Copy the data below word for word, from its first line up to and including the line containing "böyle hemen bir".

++++ Recorded data

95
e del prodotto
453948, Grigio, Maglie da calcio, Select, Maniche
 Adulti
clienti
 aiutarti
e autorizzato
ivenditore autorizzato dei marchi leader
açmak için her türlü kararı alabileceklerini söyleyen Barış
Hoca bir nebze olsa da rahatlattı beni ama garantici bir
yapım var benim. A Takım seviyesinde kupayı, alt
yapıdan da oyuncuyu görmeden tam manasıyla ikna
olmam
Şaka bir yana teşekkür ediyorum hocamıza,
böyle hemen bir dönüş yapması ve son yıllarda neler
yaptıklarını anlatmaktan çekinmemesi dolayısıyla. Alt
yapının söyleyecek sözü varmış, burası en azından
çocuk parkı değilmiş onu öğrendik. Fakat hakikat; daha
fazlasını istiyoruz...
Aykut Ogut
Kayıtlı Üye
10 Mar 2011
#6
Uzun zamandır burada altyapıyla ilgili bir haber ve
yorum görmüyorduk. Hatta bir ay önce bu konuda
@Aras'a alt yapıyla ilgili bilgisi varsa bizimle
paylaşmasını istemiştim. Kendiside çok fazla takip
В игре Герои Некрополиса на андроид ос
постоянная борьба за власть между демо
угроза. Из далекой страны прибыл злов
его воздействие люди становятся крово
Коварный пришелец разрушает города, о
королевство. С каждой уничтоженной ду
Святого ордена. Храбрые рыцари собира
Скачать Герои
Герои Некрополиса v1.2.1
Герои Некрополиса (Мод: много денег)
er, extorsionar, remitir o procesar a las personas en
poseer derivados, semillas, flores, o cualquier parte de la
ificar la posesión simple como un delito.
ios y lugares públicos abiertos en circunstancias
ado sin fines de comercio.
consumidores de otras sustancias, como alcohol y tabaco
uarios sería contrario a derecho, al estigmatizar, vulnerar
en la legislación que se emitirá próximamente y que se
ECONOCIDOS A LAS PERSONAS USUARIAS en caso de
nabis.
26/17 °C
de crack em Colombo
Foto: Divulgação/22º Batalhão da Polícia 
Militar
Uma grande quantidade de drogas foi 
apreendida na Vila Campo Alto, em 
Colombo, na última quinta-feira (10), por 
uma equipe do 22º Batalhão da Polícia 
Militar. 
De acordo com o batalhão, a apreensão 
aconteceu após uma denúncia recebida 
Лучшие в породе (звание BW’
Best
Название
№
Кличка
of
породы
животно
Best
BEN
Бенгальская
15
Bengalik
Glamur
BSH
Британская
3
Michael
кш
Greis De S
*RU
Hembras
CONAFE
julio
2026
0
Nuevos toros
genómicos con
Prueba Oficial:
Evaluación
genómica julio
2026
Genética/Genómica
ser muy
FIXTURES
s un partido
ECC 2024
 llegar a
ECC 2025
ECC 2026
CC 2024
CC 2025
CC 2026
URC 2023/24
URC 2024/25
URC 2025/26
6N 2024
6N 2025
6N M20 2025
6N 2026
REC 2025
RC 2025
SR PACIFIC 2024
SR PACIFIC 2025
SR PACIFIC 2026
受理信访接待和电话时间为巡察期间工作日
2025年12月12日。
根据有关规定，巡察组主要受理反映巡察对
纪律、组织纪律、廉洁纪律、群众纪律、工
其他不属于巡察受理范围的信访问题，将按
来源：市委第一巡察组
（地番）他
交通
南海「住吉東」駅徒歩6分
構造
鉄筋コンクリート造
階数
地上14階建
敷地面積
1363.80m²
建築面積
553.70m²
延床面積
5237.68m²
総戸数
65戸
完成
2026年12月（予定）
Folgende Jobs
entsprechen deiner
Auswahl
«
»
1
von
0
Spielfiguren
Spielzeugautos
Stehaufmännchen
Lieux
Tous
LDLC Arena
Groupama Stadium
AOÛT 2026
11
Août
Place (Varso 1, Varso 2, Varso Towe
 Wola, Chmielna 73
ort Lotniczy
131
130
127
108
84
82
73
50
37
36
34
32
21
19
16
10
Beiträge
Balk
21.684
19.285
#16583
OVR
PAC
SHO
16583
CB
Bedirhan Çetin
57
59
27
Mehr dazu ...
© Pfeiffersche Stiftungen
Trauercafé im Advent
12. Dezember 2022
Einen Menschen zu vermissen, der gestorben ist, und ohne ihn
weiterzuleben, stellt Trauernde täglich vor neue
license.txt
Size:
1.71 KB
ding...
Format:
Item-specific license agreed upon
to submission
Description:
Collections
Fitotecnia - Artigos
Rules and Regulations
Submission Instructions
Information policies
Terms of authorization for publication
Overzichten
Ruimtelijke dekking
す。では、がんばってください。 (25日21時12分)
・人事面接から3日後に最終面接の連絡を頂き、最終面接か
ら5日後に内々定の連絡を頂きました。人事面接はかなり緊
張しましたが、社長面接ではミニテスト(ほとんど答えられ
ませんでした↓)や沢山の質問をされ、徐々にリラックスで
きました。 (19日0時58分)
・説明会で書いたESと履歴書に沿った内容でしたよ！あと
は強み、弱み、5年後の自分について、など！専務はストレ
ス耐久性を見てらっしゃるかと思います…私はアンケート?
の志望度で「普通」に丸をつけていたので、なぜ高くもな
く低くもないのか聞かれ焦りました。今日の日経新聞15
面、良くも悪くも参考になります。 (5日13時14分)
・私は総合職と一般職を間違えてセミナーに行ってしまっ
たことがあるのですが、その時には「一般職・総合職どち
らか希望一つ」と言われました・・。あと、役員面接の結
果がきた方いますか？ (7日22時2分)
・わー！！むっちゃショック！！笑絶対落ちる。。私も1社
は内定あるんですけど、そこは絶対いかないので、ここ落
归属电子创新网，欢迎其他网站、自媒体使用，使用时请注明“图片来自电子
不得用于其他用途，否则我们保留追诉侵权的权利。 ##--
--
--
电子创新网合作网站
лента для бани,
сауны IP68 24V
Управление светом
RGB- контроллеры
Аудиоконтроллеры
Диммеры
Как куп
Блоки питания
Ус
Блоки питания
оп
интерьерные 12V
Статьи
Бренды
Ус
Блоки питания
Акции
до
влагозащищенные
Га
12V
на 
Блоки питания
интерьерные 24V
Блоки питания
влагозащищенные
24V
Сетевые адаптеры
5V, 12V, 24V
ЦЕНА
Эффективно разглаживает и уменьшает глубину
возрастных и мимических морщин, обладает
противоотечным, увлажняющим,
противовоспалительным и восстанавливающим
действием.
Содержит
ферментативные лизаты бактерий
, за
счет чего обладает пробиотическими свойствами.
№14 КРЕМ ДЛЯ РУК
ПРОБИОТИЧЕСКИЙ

++++++++

**Expected answer**
95
e del prodotto
453948, Grigio, Maglie da calcio, Select, Maniche
 Adulti
clienti
 aiutarti
e autorizzato
ivenditore autorizzato dei marchi leader
açmak için her türlü kararı alabileceklerini söyleyen Barış
Hoca bir nebze olsa da rahatlattı beni ama garantici bir
yapım var benim. A Takım seviyesinde kupayı, alt
yapıdan da oyuncuyu görmeden tam manasıyla ikna
olmam
Şaka bir yana teşekkür ediyorum hocamıza,
böyle hemen bir dönüş yapması ve son yıllarda neler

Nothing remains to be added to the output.